Farmer’s Market off to big start — again

The Harlingen Farmers Market was once again open on Saturday at 118 E. Tyler. Vendors were set up offering a variety of products ranging from vegetables to jewelry and other homemade products.

HARLINGEN — Dee Ogle had just picked up a bundle of radishes.

“We are really looking for more vegetables,” said Ogle, 62, as she browsed through the different vendors at the Harlingen Farmer’s Market at Tyler Avenue and Second Street.

The market began its 11th season Saturday with vendors offering fresh eggs, meat, flowers, vegetables and other goods. Kate McSwain, manager of the market, was delighted by the turnout.

“It’s going great,” McSwain said. “Everybody’s wearing their masks, pretty much social distancing, all of our vendors have returned, there are like 20 vendors. There’s more and more produce.”

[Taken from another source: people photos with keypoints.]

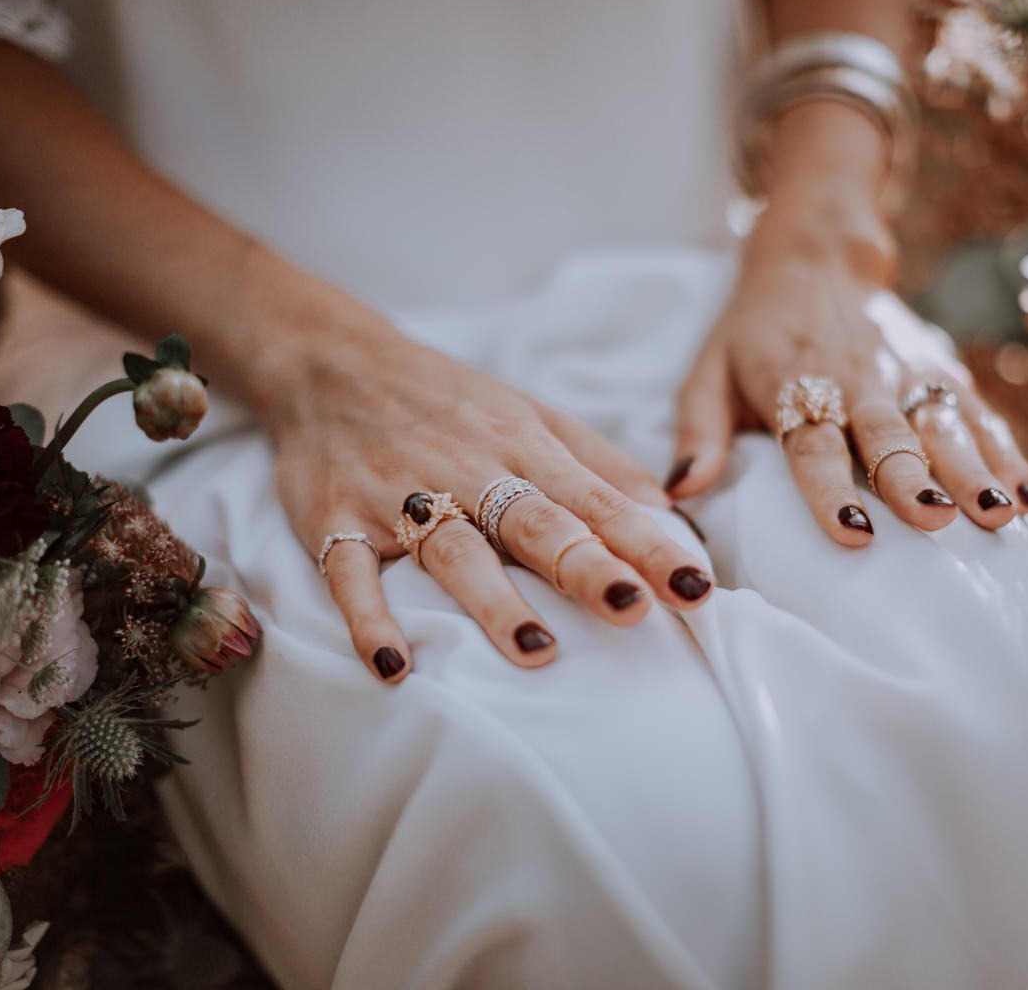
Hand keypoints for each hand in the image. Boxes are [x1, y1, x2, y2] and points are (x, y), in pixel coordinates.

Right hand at [264, 311, 715, 683]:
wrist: (331, 361)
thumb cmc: (447, 399)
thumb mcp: (529, 415)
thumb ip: (597, 464)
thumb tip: (668, 509)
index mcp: (523, 448)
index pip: (597, 502)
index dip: (647, 545)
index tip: (696, 587)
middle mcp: (468, 470)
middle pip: (535, 523)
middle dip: (586, 566)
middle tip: (632, 609)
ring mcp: (399, 495)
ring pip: (453, 550)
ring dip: (493, 601)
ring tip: (536, 653)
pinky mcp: (335, 519)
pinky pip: (351, 572)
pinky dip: (369, 619)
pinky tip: (394, 666)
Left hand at [666, 201, 1027, 545]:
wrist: (815, 256)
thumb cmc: (753, 332)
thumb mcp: (708, 371)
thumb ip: (698, 432)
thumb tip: (681, 492)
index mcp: (793, 383)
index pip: (812, 442)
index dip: (831, 488)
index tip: (853, 532)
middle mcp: (856, 379)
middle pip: (888, 435)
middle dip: (914, 478)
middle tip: (936, 519)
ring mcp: (905, 373)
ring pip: (943, 425)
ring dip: (973, 469)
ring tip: (1001, 513)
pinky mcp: (938, 370)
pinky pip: (976, 414)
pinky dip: (1006, 452)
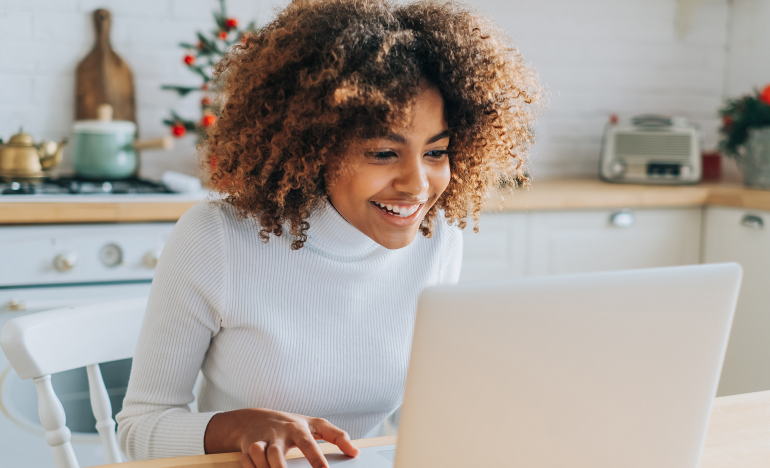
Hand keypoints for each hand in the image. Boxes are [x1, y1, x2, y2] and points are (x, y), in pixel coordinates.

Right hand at [204, 408, 359, 467]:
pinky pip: (246, 461)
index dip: (315, 458)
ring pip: (257, 455)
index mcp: (297, 428)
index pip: (308, 443)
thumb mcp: (315, 425)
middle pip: (276, 452)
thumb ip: (337, 436)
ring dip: (263, 467)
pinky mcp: (247, 449)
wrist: (255, 418)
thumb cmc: (290, 424)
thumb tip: (355, 451)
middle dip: (280, 467)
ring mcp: (260, 441)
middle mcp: (278, 434)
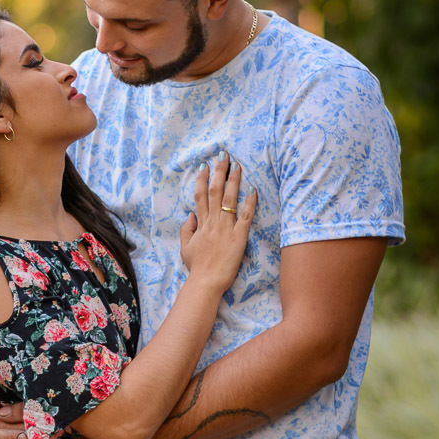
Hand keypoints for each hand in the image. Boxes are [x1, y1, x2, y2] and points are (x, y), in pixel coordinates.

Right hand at [179, 153, 256, 289]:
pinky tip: (253, 189)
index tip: (205, 165)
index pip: (200, 196)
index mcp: (200, 224)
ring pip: (229, 199)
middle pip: (215, 191)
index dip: (202, 179)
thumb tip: (190, 214)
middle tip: (224, 156)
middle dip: (219, 172)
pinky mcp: (239, 237)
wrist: (206, 282)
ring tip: (238, 165)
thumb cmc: (197, 267)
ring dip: (233, 181)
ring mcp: (226, 228)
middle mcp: (213, 222)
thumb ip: (186, 230)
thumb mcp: (185, 248)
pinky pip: (246, 216)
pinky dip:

Some of the more curious attractions included homemade dog treats and handmade jewelry. CD&J Mini Ranch from San Benito had fresh cuts from miniature cattle.

“We have grass-fed beef,” said Cynthia Cook, who owns the ranch along with her husband David.

“We raise Kunekune pigs,” she said, lifting tops of ice chests to reveal plastic bags of meat.

“The animals are smaller so the cuts are smaller,” she said. “We have freeze dried parsley and freeze dried cherry tomatoes.”

Brenda De Leon had just purchased a bouquet of fresh flowers.

“They are beautiful, actually they are freshly grown locally,” she said. “I can smell the fresh basil. We always come to the Farmer’s Market and get some fruit. We come and enjoy some fresh air, as much as we can with the masks.”

Her husband Chris had picked up some Vietnamese spring rolls.

“We got some star fruit, some lemons …”

“And taffy puffs,” said his daughter Natalya, 9.

She hadn’t gotten any of those yet. Was she going to?

“Yes!” she said emphatically.

A world of chocolate awaited visitors at a table operated by Arlette Bojorquez and her mother Pamela, who own Raw Xocolatl of Brownsville. At their table at the Market, they sold a broad range of delights.

“We are chocolate makers,” said Pamela Bojorquez. “We transport chocolate from Mexico …”

“We also buy some from here,” added Arlette. “We have cacao nips, it’s the raw form of chocolate and it comes out really bitter. We add different flavors so you can enjoy it.”

They also sold tubes of almond butter which caught the eye of Debbie Cox.

“Every time I come they have something different,” said Cox, 65.